Oracle process ID is null in FND_CONCURRENT_REQUESTS table
Couple of days back, I had the strange issue in our PROD environment.
End user called up and said that certain print job (custom job) has been running long and they were not able to see the output coming from the printer
We are on 11.5.9 with database version 9.2.0.6
Issue analysis/findings and resolution
- What has been done to the PROD system
- There were some code migrations. Although these code migrations did touch some of the objects related to the offending program but it was very unlikely to cause this strange behaviour.
- Application tier/concurrent tier server was bounced due to some h/w change. Although this supposedly h/w change was later on reverted due to some other reason
- application patch was applied. This patch was exclusively related to Oracle workflow.
- Initial analysis showed that there were many duplicate requests submitted by the user. Hence those long running duplicate requests were cancelled.
- Despite cancelling some of the requests, many more requests kept coming up and thereby pegging the concurrent queue
- When tried to find what these long running requests are doing at the backend, I couldn’t find the Oracle process ID. ORACLE_PROCESS_ID column in FND_CONCURRENT_REQUESTS was NULL for all those concurrent requests. This was strange behaviour since this particular request has been completing successfully till sometime (may be around 10-12 hrs before) ago. And this is the reason, possibility of ‘SRW Exit and Init’ trigger code not being there was ruled out.
- Many other concurrent jobs (Oracle standard as well custom) in this particular manager were completing successfully.
- No errors were seen in the concurrent manager log – specific to the custom job which was giving issue and in question.
- No errors were seen in the startup script. All the components had come gracefully when the application was bounced.
- Later on I decided to bounce the concurrent manager. Even after bouncing the concurrent manager, behaviour remained the same i.e. when the concurrent managers came back, huge number of requests started showing running. Strange thing was none of “those” requests were having Oracle process ID associated.
- Ran cmclean.sql script – since the behaviour was related to concurrent processing.

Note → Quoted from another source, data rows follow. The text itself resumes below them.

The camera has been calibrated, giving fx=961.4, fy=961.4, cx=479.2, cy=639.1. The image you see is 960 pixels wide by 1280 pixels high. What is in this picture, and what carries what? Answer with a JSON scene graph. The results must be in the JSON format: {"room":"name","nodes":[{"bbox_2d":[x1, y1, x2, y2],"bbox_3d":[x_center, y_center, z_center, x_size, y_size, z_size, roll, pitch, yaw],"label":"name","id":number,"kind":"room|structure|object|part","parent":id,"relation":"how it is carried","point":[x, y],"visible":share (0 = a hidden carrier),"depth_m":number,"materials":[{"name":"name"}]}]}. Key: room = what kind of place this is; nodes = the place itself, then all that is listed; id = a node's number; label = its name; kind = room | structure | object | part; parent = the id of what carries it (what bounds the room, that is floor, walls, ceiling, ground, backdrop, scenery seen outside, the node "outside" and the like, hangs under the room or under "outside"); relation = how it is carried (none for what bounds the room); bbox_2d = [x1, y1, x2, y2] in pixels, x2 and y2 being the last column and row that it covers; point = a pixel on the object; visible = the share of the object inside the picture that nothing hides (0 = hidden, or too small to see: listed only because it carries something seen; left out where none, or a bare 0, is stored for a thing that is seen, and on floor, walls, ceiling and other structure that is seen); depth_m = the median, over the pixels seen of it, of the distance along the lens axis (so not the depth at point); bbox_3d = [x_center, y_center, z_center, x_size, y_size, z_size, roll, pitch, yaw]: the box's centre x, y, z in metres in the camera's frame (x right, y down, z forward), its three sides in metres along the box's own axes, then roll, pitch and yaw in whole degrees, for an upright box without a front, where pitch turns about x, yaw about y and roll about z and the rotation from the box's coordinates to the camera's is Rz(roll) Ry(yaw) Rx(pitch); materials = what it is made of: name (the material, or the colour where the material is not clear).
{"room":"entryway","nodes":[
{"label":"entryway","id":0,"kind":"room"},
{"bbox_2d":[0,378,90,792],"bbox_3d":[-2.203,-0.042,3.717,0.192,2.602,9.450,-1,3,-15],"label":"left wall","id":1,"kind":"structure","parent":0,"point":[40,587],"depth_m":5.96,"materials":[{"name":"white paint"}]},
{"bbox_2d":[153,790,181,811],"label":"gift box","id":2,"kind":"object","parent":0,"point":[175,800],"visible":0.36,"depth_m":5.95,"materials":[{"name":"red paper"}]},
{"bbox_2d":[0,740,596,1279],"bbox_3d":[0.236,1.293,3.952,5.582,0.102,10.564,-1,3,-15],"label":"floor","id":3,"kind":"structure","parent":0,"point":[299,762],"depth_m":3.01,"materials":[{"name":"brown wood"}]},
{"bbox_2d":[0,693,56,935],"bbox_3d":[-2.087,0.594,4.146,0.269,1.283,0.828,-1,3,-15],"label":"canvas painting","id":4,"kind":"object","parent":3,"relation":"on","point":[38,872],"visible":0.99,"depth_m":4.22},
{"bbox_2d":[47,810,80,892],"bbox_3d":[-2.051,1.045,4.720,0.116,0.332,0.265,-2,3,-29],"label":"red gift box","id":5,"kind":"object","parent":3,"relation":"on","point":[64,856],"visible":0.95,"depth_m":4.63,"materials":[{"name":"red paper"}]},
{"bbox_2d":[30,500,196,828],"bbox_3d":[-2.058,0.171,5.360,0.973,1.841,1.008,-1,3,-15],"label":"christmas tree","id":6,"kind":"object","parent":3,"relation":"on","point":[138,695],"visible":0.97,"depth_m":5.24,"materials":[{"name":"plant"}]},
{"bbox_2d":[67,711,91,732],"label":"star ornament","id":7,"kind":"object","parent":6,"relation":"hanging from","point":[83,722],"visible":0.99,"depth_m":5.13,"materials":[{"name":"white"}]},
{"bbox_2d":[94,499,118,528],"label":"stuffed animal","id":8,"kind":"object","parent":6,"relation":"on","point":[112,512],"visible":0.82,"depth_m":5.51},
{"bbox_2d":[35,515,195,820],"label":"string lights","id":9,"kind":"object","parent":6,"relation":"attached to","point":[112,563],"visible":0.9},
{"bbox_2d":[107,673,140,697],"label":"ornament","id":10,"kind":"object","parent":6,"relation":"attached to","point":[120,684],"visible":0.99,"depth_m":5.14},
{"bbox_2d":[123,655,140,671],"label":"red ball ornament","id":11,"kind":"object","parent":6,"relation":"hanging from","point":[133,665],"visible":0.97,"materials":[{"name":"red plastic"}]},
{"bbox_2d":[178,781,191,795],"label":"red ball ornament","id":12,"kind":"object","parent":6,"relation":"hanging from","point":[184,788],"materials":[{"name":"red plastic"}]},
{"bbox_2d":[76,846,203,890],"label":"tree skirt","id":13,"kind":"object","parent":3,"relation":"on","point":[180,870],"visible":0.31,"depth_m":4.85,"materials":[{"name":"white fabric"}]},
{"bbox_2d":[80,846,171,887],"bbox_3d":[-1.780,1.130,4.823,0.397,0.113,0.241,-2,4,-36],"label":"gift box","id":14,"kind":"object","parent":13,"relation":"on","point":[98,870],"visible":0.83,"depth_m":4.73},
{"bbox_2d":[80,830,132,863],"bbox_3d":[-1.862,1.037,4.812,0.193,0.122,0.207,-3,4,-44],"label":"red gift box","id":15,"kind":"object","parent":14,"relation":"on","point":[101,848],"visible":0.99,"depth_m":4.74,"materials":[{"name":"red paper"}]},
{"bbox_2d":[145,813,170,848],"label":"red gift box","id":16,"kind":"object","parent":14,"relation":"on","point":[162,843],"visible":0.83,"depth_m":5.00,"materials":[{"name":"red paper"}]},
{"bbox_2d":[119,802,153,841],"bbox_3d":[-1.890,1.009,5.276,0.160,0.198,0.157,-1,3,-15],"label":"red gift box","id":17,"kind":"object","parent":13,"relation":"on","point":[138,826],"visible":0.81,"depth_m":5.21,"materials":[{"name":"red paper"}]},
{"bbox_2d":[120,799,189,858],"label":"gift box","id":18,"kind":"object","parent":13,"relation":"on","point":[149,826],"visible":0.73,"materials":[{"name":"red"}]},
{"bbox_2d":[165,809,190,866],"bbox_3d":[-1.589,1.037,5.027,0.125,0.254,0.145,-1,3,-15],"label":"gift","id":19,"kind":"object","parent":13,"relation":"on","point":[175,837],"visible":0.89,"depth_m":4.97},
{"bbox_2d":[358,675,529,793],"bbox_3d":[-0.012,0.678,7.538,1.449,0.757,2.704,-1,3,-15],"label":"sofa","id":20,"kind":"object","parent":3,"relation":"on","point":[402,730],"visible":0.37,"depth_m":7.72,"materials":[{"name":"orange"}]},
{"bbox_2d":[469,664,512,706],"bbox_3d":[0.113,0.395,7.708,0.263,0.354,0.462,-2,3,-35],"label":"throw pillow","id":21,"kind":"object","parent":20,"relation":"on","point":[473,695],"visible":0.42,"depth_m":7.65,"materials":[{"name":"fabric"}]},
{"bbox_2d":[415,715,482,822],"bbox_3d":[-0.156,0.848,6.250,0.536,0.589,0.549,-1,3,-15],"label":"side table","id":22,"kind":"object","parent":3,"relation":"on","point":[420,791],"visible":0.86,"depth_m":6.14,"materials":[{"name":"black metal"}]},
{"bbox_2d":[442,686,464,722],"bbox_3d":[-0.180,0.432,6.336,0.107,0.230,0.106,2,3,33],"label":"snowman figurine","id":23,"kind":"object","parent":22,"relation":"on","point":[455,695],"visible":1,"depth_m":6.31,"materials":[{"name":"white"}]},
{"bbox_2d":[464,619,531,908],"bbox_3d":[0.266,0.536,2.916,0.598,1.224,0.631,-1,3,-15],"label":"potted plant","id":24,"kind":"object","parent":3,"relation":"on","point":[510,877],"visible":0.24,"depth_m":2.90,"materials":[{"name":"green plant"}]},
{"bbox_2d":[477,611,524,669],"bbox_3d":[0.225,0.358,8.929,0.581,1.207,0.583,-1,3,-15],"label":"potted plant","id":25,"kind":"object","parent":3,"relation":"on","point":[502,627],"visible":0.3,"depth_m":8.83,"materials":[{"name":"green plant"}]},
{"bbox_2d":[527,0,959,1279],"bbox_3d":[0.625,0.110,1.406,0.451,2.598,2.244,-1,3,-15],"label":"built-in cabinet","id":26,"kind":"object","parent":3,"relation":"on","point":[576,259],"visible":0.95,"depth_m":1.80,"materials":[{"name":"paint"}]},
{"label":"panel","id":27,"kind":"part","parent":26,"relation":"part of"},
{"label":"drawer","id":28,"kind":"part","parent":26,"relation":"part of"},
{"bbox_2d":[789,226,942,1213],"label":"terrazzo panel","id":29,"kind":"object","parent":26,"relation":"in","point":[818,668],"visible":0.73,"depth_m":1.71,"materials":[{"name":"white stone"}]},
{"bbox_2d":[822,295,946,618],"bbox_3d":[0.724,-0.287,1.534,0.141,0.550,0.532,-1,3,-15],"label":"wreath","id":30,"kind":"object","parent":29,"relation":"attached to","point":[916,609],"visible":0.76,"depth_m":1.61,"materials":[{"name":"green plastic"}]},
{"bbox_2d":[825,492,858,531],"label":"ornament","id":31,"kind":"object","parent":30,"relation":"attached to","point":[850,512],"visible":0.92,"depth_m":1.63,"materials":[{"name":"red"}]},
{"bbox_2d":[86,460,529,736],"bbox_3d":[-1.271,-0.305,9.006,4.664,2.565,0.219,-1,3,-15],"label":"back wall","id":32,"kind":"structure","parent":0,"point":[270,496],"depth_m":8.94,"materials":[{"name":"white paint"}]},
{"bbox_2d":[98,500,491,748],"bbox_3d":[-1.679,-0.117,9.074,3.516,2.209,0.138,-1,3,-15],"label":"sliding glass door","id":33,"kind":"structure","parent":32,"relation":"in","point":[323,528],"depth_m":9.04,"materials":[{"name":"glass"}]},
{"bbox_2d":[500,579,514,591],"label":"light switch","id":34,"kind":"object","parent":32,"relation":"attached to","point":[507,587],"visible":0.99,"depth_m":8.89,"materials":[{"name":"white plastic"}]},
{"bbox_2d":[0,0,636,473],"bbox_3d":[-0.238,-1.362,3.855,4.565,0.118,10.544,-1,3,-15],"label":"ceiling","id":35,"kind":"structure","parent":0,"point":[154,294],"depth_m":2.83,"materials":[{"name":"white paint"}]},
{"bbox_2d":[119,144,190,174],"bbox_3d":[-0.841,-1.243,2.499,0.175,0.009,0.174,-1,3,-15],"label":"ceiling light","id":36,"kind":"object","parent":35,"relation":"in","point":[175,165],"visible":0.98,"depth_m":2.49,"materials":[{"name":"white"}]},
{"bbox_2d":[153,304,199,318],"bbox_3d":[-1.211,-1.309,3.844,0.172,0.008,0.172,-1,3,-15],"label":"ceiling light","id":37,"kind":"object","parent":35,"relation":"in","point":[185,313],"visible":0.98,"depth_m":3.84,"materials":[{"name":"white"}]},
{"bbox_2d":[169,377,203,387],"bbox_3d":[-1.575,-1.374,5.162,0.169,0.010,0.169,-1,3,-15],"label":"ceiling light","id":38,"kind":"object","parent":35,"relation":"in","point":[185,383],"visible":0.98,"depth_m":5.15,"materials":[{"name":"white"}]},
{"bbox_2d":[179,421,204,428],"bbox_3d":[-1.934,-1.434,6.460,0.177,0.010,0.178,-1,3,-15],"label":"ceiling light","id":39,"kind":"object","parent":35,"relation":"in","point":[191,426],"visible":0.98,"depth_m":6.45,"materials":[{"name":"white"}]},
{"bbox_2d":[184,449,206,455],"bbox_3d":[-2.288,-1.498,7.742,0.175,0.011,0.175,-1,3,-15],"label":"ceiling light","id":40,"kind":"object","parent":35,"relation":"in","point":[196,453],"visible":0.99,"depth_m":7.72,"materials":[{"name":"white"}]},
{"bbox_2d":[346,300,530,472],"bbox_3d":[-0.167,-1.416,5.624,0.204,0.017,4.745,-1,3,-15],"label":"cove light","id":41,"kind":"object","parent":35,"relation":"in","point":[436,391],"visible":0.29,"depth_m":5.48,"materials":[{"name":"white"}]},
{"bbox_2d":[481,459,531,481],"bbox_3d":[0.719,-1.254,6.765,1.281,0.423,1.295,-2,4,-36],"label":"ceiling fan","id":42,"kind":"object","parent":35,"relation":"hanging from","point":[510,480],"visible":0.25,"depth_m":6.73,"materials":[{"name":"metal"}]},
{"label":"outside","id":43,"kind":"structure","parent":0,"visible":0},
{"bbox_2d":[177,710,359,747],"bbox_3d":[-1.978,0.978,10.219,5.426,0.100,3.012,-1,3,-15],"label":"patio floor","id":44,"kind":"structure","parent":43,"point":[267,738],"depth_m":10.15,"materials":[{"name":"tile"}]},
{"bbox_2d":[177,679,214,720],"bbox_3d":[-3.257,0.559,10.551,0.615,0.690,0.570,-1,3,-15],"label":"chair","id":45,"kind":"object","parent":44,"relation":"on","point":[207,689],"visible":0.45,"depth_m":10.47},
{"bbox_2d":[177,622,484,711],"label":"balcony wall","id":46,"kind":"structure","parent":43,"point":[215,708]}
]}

Logged a Sev1 SR with oracle and Oracle also confirmed to run cmclean.sql and then start the concurrent manager
- Despite running cmclean.sql, problem is not resolved.

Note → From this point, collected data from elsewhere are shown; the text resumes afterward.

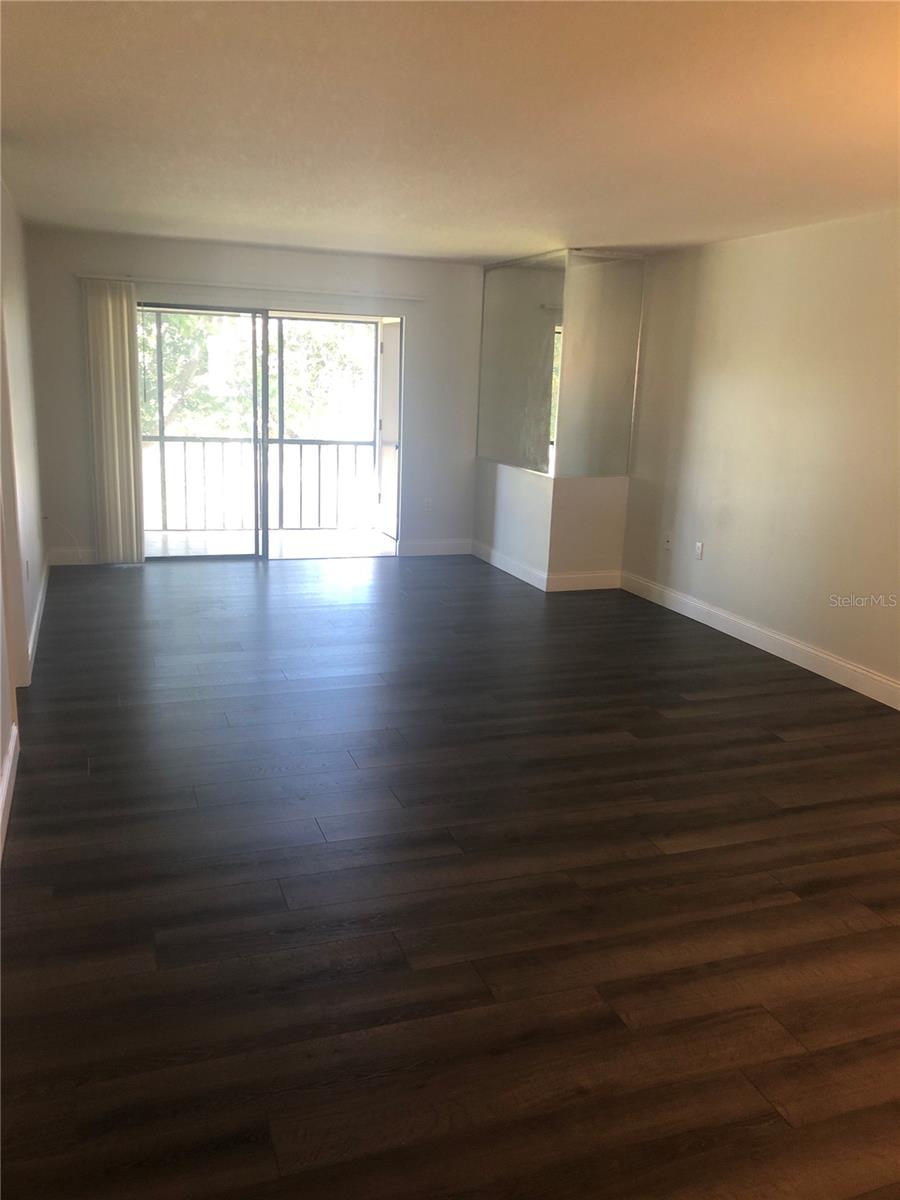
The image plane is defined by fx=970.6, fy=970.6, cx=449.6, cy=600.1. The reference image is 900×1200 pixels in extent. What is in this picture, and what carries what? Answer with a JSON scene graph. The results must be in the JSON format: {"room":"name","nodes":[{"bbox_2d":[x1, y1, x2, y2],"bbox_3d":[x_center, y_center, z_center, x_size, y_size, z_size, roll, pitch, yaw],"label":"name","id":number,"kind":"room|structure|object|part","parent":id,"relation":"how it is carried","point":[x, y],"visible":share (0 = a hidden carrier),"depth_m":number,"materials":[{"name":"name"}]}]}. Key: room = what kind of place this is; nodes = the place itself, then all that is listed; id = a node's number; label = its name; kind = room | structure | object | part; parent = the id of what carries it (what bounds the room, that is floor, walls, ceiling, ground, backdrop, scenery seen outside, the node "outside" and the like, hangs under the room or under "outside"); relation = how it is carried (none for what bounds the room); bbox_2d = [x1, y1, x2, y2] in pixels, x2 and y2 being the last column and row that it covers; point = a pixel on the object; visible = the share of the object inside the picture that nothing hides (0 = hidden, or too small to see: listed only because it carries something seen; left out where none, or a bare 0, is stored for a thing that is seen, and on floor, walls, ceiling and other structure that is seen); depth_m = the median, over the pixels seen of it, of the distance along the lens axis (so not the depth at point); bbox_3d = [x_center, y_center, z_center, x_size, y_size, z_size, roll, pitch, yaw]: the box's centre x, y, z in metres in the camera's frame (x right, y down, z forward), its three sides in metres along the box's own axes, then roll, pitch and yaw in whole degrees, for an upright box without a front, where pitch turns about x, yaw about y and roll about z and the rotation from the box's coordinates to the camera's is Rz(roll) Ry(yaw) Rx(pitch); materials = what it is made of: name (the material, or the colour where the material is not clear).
{"room":"living room","nodes":[
{"label":"living room","id":0,"kind":"room"},
{"bbox_2d":[0,176,47,854],"bbox_3d":[-1.636,-0.407,3.155,0.154,2.458,8.120,-3,14,-19],"label":"left wall","id":1,"kind":"structure","parent":0,"point":[30,472],"depth_m":5.20,"materials":[{"name":"white paint"}]},
{"bbox_2d":[0,724,17,860],"bbox_3d":[-1.103,0.990,2.125,0.018,0.132,4.233,-3,14,-19],"label":"baseboard","id":2,"kind":"structure","parent":1,"relation":"attached to","point":[1,813],"depth_m":3.42,"materials":[{"name":"white paint"}]},
{"bbox_2d":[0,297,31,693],"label":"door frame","id":3,"kind":"structure","parent":1,"relation":"in","point":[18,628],"depth_m":4.42,"materials":[{"name":"white paint"}]},
{"bbox_2d":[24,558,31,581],"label":"wall socket","id":4,"kind":"object","parent":1,"relation":"attached to","point":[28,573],"visible":0.98,"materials":[{"name":"white"}]},
{"bbox_2d":[25,556,48,679],"bbox_3d":[-2.527,0.018,6.002,0.018,0.125,2.897,-3,14,-19],"label":"baseboard","id":5,"kind":"structure","parent":1,"relation":"attached to","point":[35,616],"depth_m":5.60,"materials":[{"name":"white paint"}]},
{"bbox_2d":[28,229,483,564],"bbox_3d":[-1.272,-1.548,7.815,3.767,2.437,0.161,-3,14,-19],"label":"back wall","id":6,"kind":"structure","parent":0,"point":[75,407],"depth_m":7.55,"materials":[{"name":"paint"}]},
{"bbox_2d":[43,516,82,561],"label":"cable","id":7,"kind":"object","parent":6,"relation":"attached to","point":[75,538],"visible":0.95,"depth_m":7.41,"materials":[{"name":"white plastic"}]},
{"bbox_2d":[47,547,99,565],"bbox_3d":[-2.635,-0.357,7.571,0.979,0.123,0.015,-3,14,-19],"label":"baseboard","id":8,"kind":"structure","parent":6,"relation":"attached to","point":[65,560],"depth_m":7.46,"materials":[{"name":"white paint"}]},
{"bbox_2d":[74,273,423,300],"bbox_3d":[-1.454,-2.387,7.404,2.555,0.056,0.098,-3,14,-19],"label":"blind rail","id":9,"kind":"object","parent":6,"relation":"attached to","point":[342,293],"visible":0.96,"depth_m":7.33,"materials":[{"name":"white"}]},
{"bbox_2d":[81,280,145,563],"bbox_3d":[-2.522,-1.312,7.309,0.393,2.090,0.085,-3,14,-19],"label":"vertical blind","id":10,"kind":"object","parent":9,"relation":"hanging from","point":[124,308],"visible":0.97,"depth_m":7.29,"materials":[{"name":"white fabric"}]},
{"bbox_2d":[138,299,401,560],"bbox_3d":[-1.459,-1.321,7.820,2.167,2.002,0.150,-3,14,-19],"label":"sliding glass door","id":11,"kind":"structure","parent":6,"relation":"in","point":[265,515],"depth_m":7.81,"materials":[{"name":"glass"}]},
{"bbox_3d":[-1.974,-1.195,7.459,1.039,2.109,0.088,-3,14,-19],"label":"glass panel","id":12,"kind":"part","parent":11,"relation":"part of","materials":[{"name":"glass"}]},
{"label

- Then it was decided to bounce the whole application along with the database. But even database bounce didn’t help and still all “those” requests kept coming up – but without any associated ‘Oracle process ID’. This really made the thing worst – as I was not able to identify if there is anything happening on the database
- Database was perfectly fine –
- No unusual database waits
- No other long running jobs
- No database locks
- CPU utilization was normal
- No persistent latches
- Later on I tried submitting a request for the same concurrent job to see if there is some issue with the schedule. But even my job remained in the queue – due to many other requests already in queue.
- Oracle was also not much forthcoming – despite we being on Sev1 SR.
- I tried one last chance – before jumping into some unknown troubleshooting steps.
- shut down all the services on app and web tier using adstpall
- Tried checking if there is any old defunct process on app and web tier. I saw many (around 300-400) dead/defunct processes owned by applmgr. These sessions were print queue processes and many of them were ora_rw20_run. Ensured that no ‘applmgr’ process is left
- Killed all the defunct processes owned by applmgr
- bounced the database and listener
- Restarted the app and web services
- ‘Concurrent job’ in question started showing as completing successfully. Number of pending jobs also started receding.
- This resolved the issue and PROD started working as expected but the exact root cause was not known
What could have caused it – Dead/defunct processes on the application tier as a result of unclean bounce of server.
- We had server bounce due to some h/w maintenance and I remember AIX guy had some issue while unmounting the application filesystem and it took significantly more time to bring down the AIX box as compared to other instances.
- Many print queue processes were showing of the same timestamp – as of server bounce.
- Even relinking FND as suggested by Oracle through SR didn’t help to address the issue.
This issue haunted for several days before I happened to find the root cause and solution. Since it was never clear what has been causing this issue, so only evident solution that had worked everytime is bounce applicaiton services along with database.
Last time, when the issue came, I just happned to see the TOP command output and found VNC process taking around 6-7% CPU – which didnot look normal. I killed the VNC process and as soon as VNC process was killed, all the requests showing as running (phase code and status code = R) went away. Concurrent Manager queue which was pegged started coming to normal.
All these concurrent jobs which was running long without any databas handle process were POSTSCRIPT report and hence need some sort of DISPLAY (VNC in our case).
Currently working to figure out if upgrading VNC would resolve the frequent problem. I will update the post once I find the permamnent solution (not bouncing VNC process).
-Anand M
Hi All,
Thank you so much for your article.
I was facing the same issues and the same steps you described.
Just wonder have you found out the root causes? If so, would you please share with me?
Thanks
Amy
Thanks Amy that it helped your but unfortunately, I could not find the cause.